A high-performance local semantic search engine for codebases. The CLI walks a directory, extracts semantic code chunks with Tree-sitter, embeds those chunks locally with @xenova/transformers, persists vectors in SQLite, and answers natural-language queries without external APIs.
The project is intentionally systems-oriented: it keeps I/O asynchronous, pushes CPU-bound parsing and embedding off the main V8 thread, transfers vector memory without cloning, and stores embeddings in an embedded database that can be queried instantly from the command line.
The CLI is split into two execution planes.
Main thread
- Parses commands with
commander. - Walks directories asynchronously while respecting
.gitignore. - Hashes source files with streamed SHA-256.
- Uses the cache at
.contextualizer/cache.jsonto process only new or modified files. - Owns all SQLite writes through
better-sqlite3.
Worker pool
- Uses native Node.js
worker_threads. - Defaults to
Math.min(4, Math.max(1, os.cpus().length - 1))workers. - Each worker initializes its own Tree-sitter parser and singleton local embedding pipeline.
- Workers read files, extract JavaScript functions/classes/methods, build semantic payloads, and return chunk metadata plus vector tensors.
This design avoids the primary Node.js performance trap: running CPU-heavy AST parsing and ONNX inference on the main V8 event loop.
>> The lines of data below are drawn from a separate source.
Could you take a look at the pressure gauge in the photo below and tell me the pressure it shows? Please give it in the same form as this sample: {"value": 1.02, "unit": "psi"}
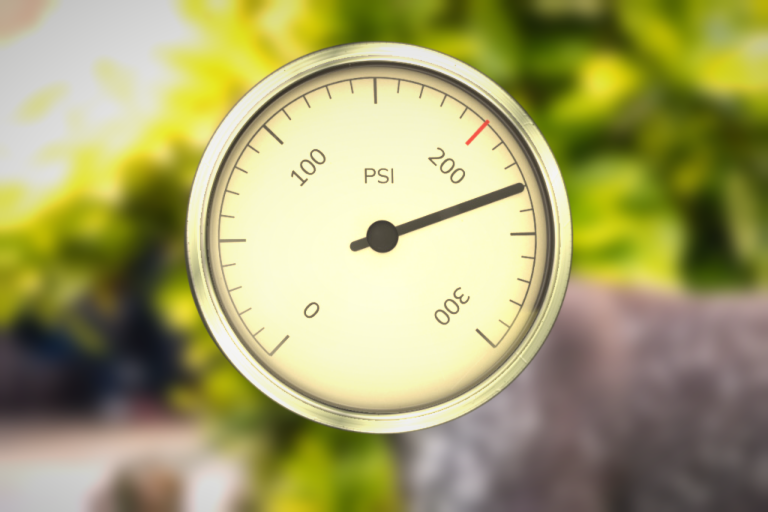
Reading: {"value": 230, "unit": "psi"}
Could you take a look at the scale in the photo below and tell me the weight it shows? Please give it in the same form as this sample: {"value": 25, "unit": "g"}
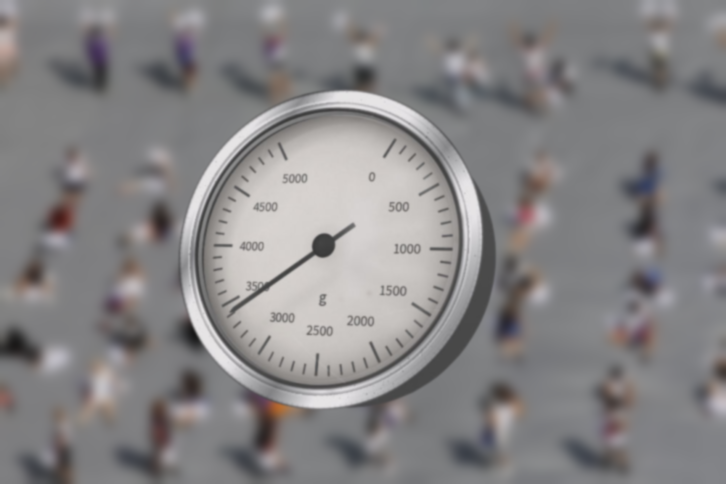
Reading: {"value": 3400, "unit": "g"}
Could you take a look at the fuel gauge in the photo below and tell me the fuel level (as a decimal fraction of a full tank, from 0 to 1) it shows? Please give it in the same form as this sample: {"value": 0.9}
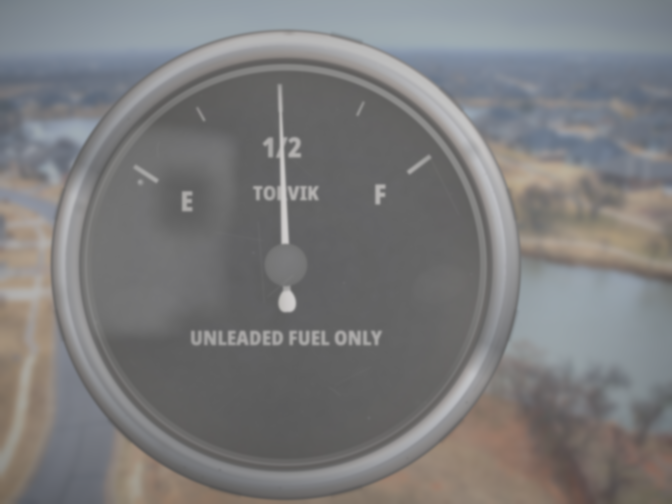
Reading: {"value": 0.5}
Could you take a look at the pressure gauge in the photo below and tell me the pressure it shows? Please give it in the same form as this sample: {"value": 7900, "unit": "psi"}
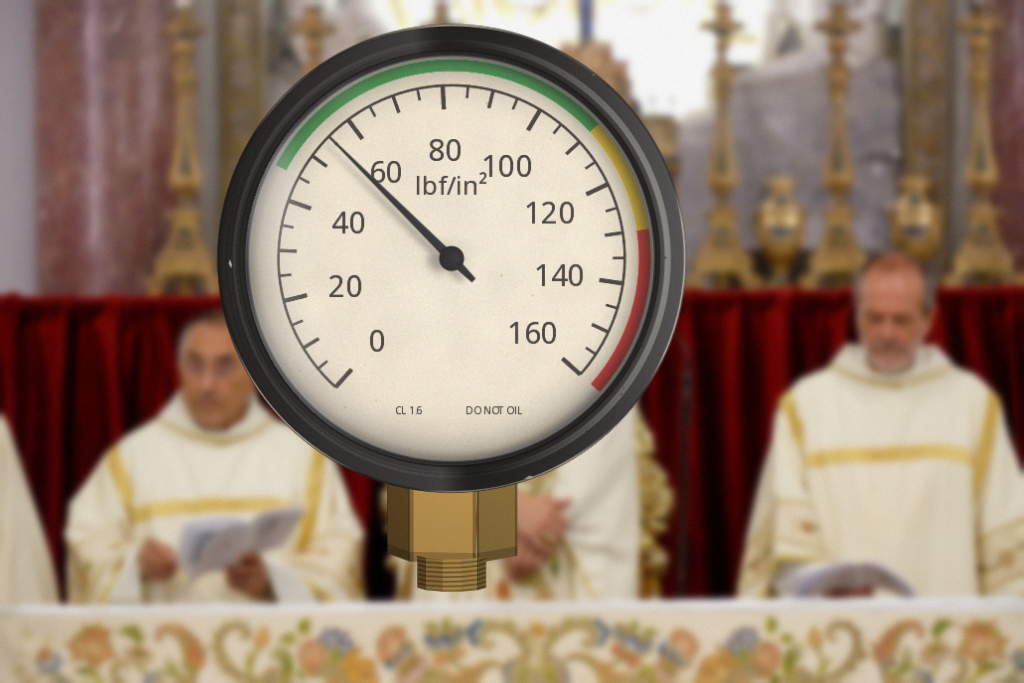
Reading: {"value": 55, "unit": "psi"}
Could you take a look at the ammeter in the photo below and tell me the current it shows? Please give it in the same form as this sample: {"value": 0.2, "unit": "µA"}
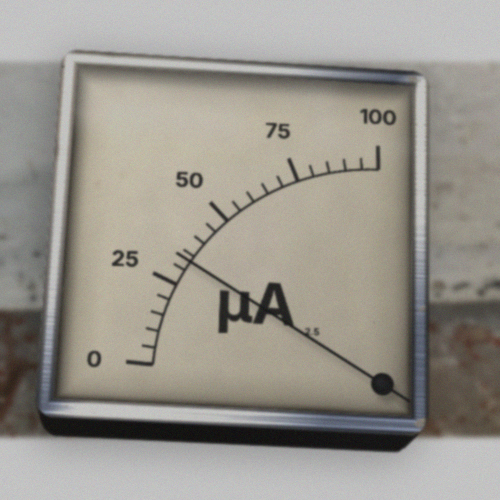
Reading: {"value": 32.5, "unit": "µA"}
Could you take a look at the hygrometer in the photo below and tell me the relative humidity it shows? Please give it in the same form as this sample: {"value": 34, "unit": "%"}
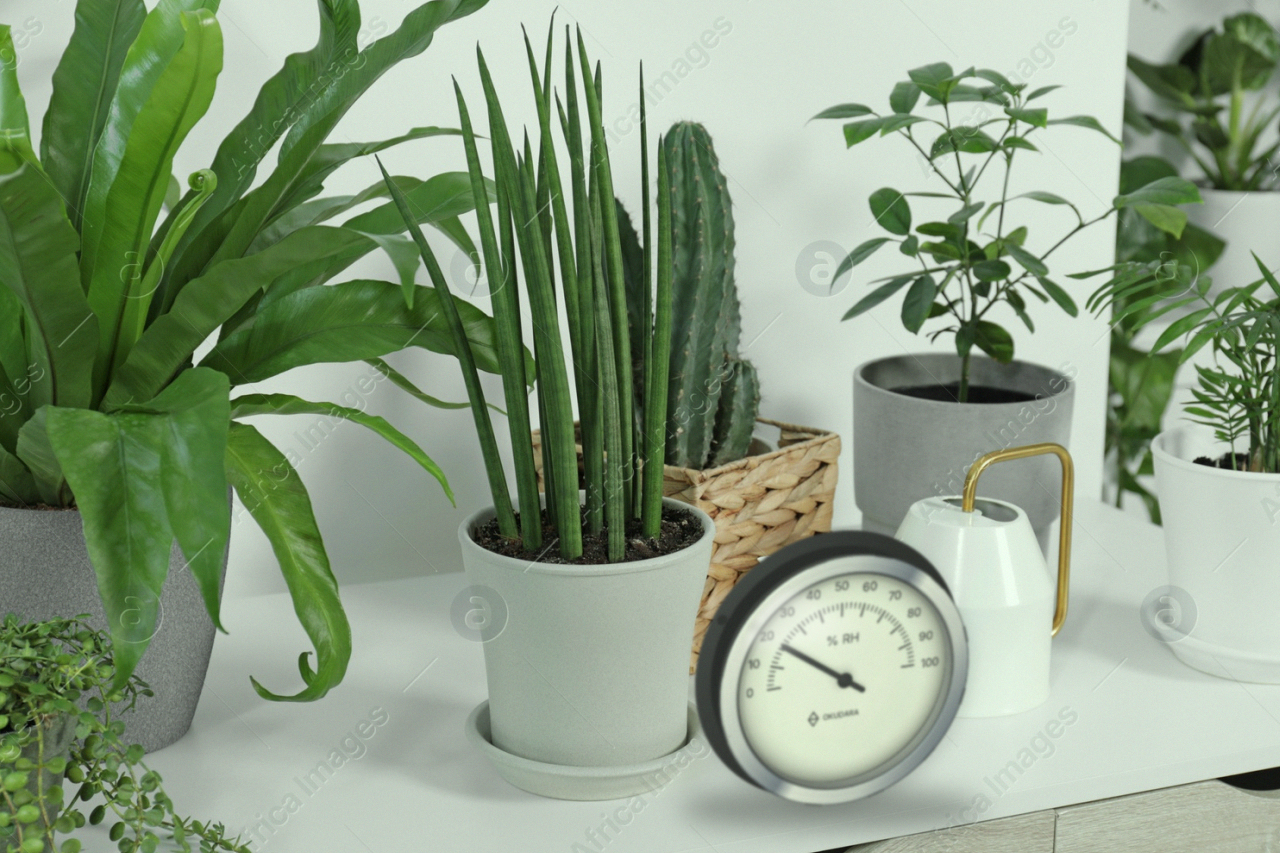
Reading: {"value": 20, "unit": "%"}
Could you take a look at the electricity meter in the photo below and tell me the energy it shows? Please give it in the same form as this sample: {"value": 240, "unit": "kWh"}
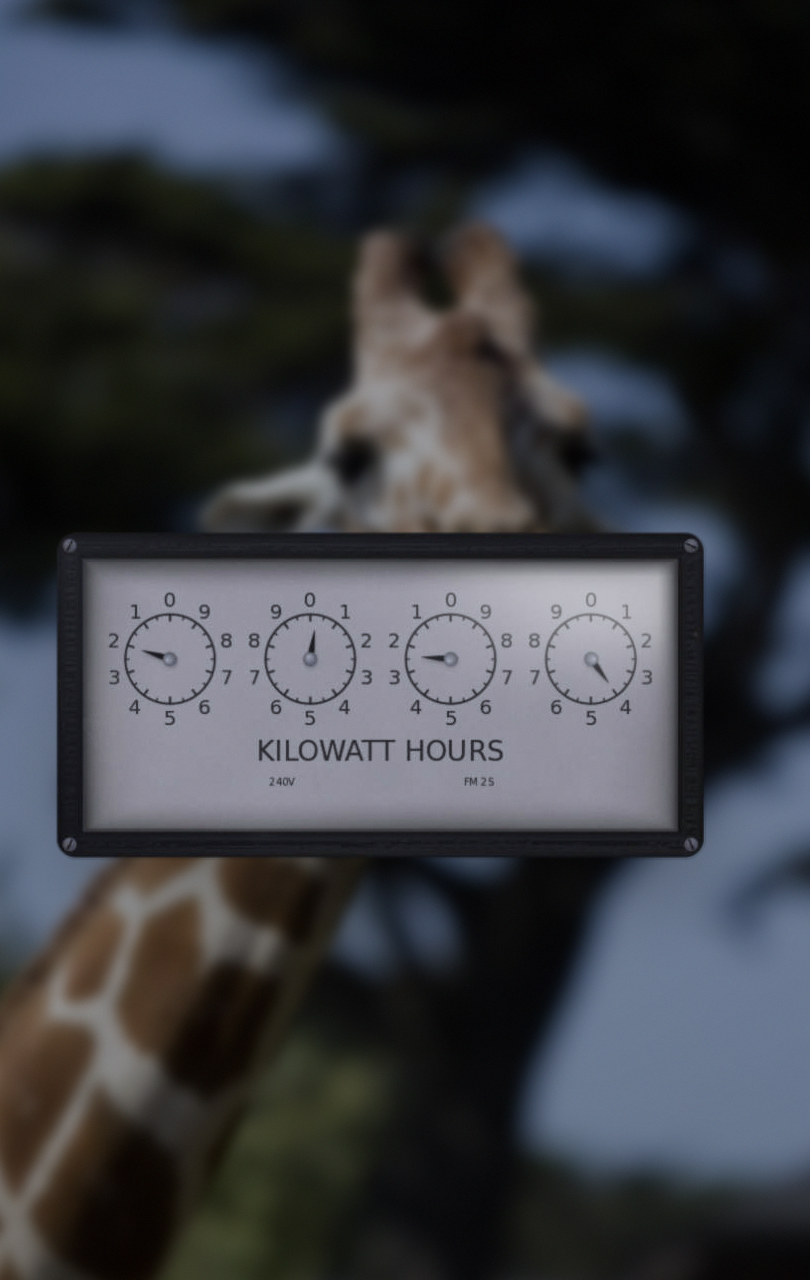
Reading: {"value": 2024, "unit": "kWh"}
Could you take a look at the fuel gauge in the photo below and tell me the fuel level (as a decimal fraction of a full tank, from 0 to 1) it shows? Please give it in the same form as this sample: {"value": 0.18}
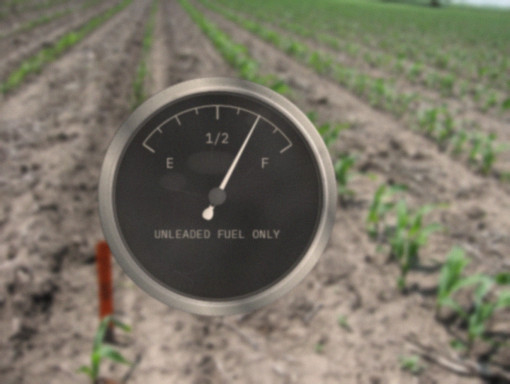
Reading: {"value": 0.75}
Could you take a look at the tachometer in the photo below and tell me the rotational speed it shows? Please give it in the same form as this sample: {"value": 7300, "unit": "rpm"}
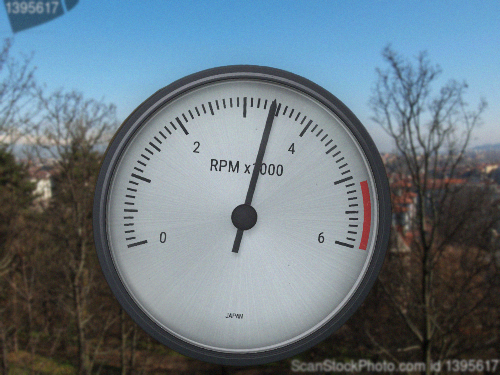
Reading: {"value": 3400, "unit": "rpm"}
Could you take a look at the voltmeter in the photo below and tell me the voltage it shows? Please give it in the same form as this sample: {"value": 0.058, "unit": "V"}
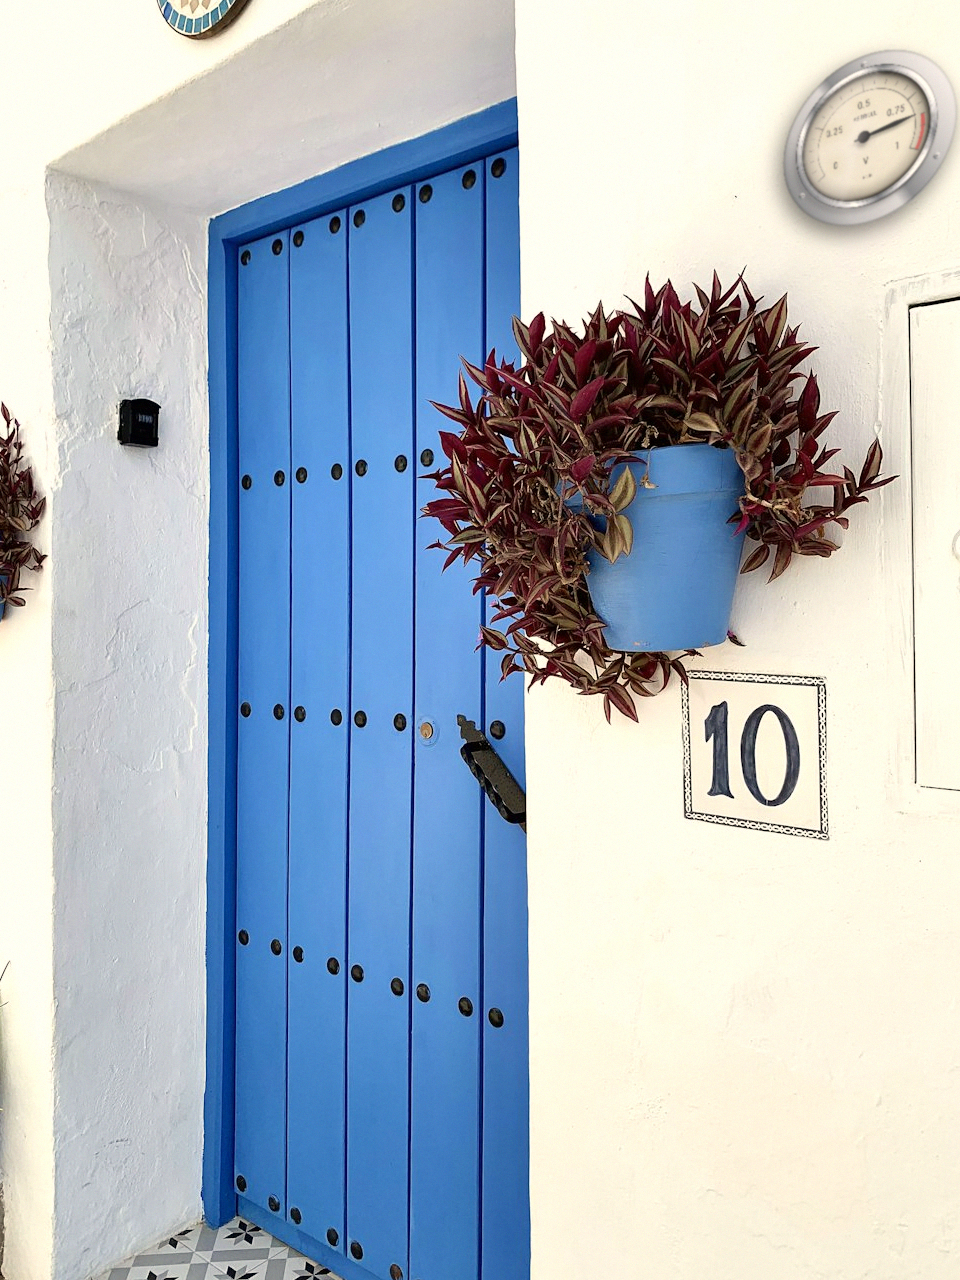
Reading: {"value": 0.85, "unit": "V"}
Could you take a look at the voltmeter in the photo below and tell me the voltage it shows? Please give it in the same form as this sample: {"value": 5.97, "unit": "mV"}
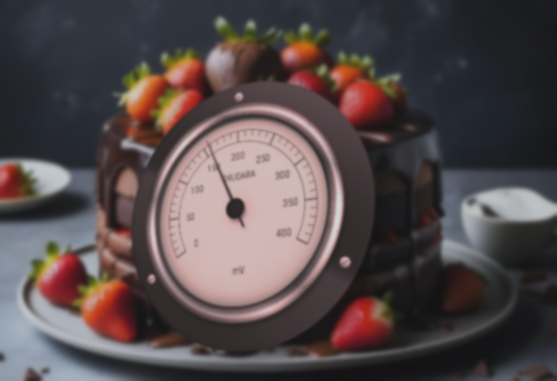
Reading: {"value": 160, "unit": "mV"}
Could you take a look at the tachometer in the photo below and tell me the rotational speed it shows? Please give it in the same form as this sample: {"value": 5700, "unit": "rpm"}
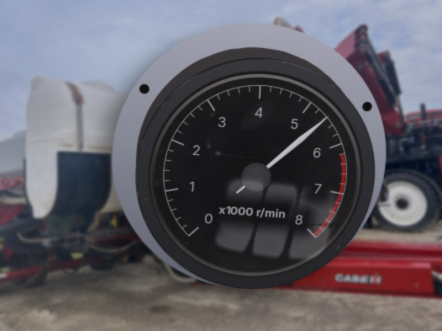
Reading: {"value": 5400, "unit": "rpm"}
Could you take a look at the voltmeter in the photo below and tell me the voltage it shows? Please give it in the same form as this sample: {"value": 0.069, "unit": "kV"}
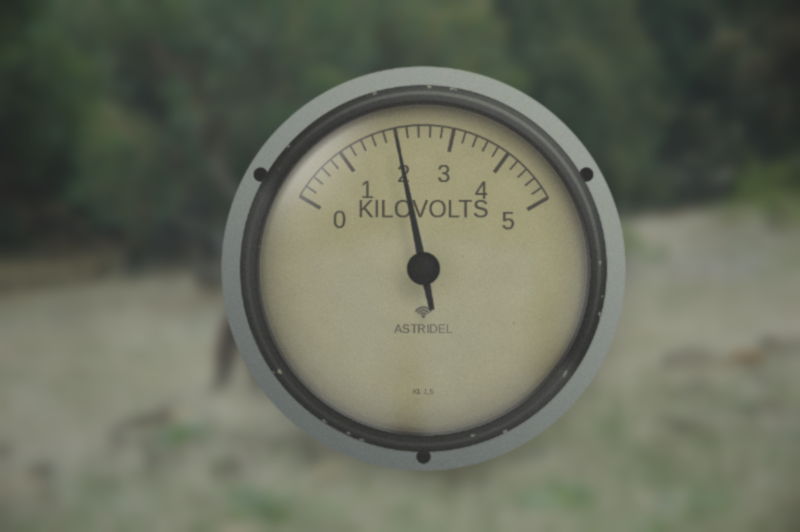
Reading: {"value": 2, "unit": "kV"}
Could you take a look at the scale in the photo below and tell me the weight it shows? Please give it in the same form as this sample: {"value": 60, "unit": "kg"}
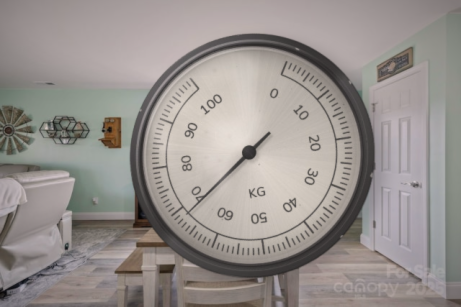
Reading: {"value": 68, "unit": "kg"}
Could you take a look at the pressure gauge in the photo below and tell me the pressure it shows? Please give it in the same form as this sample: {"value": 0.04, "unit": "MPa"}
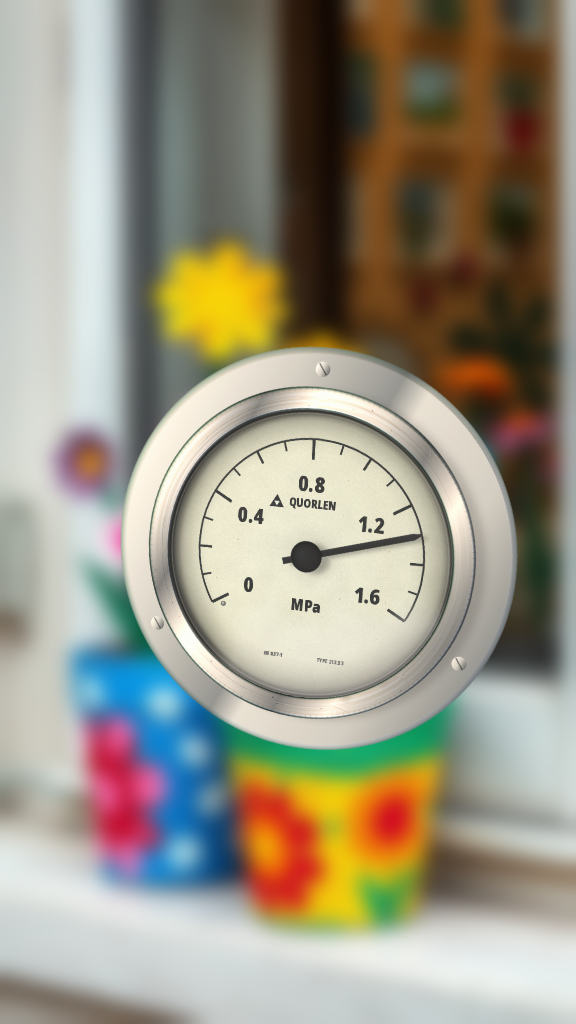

The main thread remains responsible for orchestration and storage, while worker threads absorb the expensive compute path.
Embeddings are represented as Float32Array instances end to end. Workers convert model output into compact typed arrays before returning results to the main process.
The worker response uses zero-copy transfer:
parentPort.postMessage(payload, transferList);Each vector's underlying ArrayBuffer is included in transferList, so ownership moves from the worker to the main thread instead of cloning megabytes of embedding data. This prevents avoidable garbage collection pressure and keeps large-codebase indexing predictable.
Vectors are persisted in .contextualizer/vector.db with better-sqlite3.
The database uses:
PRAGMA journal_mode = WALfor concurrent-friendly write behavior.- A
filestable keyed by path and hash. - A
chunkstable containing symbol metadata, line ranges, source snippets, and vector BLOBs. - Bulk transactional writes with
db.transaction()so chunk inserts are committed as a batch. - Binary vector storage via
Buffer.from(embedding.buffer).
At search time, BLOBs are reconstructed as typed arrays:
new Float32Array(
row.embedding.buffer,
row.embedding.byteOffset,
row.embedding.byteLength / Float32Array.BYTES_PER_ELEMENT
);Cosine similarity is computed over typed arrays and the top matches are ranked in memory.
Install dependencies:
npm installIndex a codebase:
node index.js index .Index with a fixed worker count:
node index.js index . --workers 4Check cache drift without writing updates:
node index.js status .Search indexed code:
node index.js search "hash files with sha256" .Return JSON output:
node index.js search "worker pool queue" . --jsonRun the search latency benchmark against the current directory:
node scripts/benchmark.jsRun against another indexed target:
node scripts/benchmark.js ./src "authentication logic"The benchmark opens .contextualizer/vector.db, embeds a dummy query once, runs 1,000 cosine-similarity scans, and reports average, p50, p90, and p95 latency in milliseconds.
Performance: Achieves sub-0.0763ms p95 vector retrieval latency over 1,000 local queries.
The parser dispatch layer currently routes JavaScript-family files:
.js.jsx.mjs.cjs
Unsupported source extensions are skipped gracefully. The architecture is ready for additional Tree-sitter grammars through the parser router.
- No external embedding APIs are used.
- Unchanged files are not re-parsed or re-embedded.
- Indexing skips source files over 1 MB, common binary extensions, and obvious minified bundles before they reach the parser.
- Ctrl+C aborts active indexing, terminates worker threads, and closes open SQLite handles.
- SQLite writes happen on the main thread after worker results return.
- Search loads the local embedding model as a singleton for query vectors.
- The system favors explicit typed-array and BLOB boundaries over generic JavaScript arrays.